__STUDY TEXT__:

Reinsurance and Insurance Broker Operations
      Our reinsurance and insurance brokers provide a variety of services, including marketing, placing, consulting on and servicing insurance risks for their clients, which include medium to large corporations, unaffiliated and affiliated insurance and reinsurance companies, and other risk taking entities. The brokers earn commission income and, to a lesser extent, fees for certain services, generally paid by the underwriters with whom the business is placed. Some of these risks may be initially underwritten by our insurance companies and they may retain a portion of the risk. Total revenue generated by our brokers in 2005 amounted to $31.9 million.
Rattner Mackenzie
      Rattner Mackenzie Limited is a reinsurance broker based in London, England with additional operations in Hamilton, Bermuda and Mt. Kisco, New York. Rattner Mackenzie specializes in group life, accident and health reinsurance and some specialty property and casualty lines of business. It operates as a Lloyd’s broker for insurance and reinsurance business placed on behalf of unaffiliated and affiliated insurance companies, reinsurance companies and underwriting agencies and has been in operation since 1989.
Continental Underwriters
      Continental Underwriters Ltd. is an insurance broker based in Covington, Louisiana specializing in commercial marine insurance and has been in operation since 1970.

__SOURCE MATERIAL__:
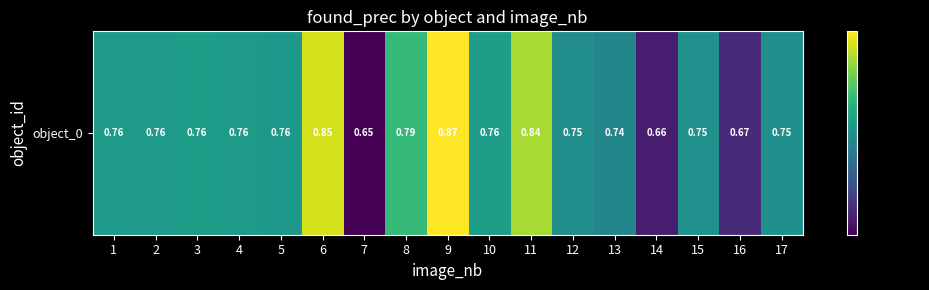

What is the approximate value at 9?

0.9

__QUESTIONS__:
[A] According to the broker operations text, how much total revenue did the brokers generate in 2005?
[B] List every city named in the broker operations text.
[C] Reproduce the broker operations text between "Reinsurance and Insurance Broker Operations" and "amounted to $31.9 million.", inclusive.
The material plays no part in what follows here.

__ANSWERS__:
[A] $31.9 million.

[B] London, England; Hamilton, Bermuda; Mt. Kisco, New York; Covington, Louisiana

[C]
Reinsurance and Insurance Broker Operations
      Our reinsurance and insurance brokers provide a variety of services, including marketing, placing, consulting on and servicing insurance risks for their clients, which include medium to large corporations, unaffiliated and affiliated insurance and reinsurance companies, and other risk taking entities. The brokers earn commission income and, to a lesser extent, fees for certain services, generally paid by the underwriters with whom the business is placed. Some of these risks may be initially underwritten by our insurance companies and they may retain a portion of the risk. Total revenue generated by our brokers in 2005 amounted to $31.9 million.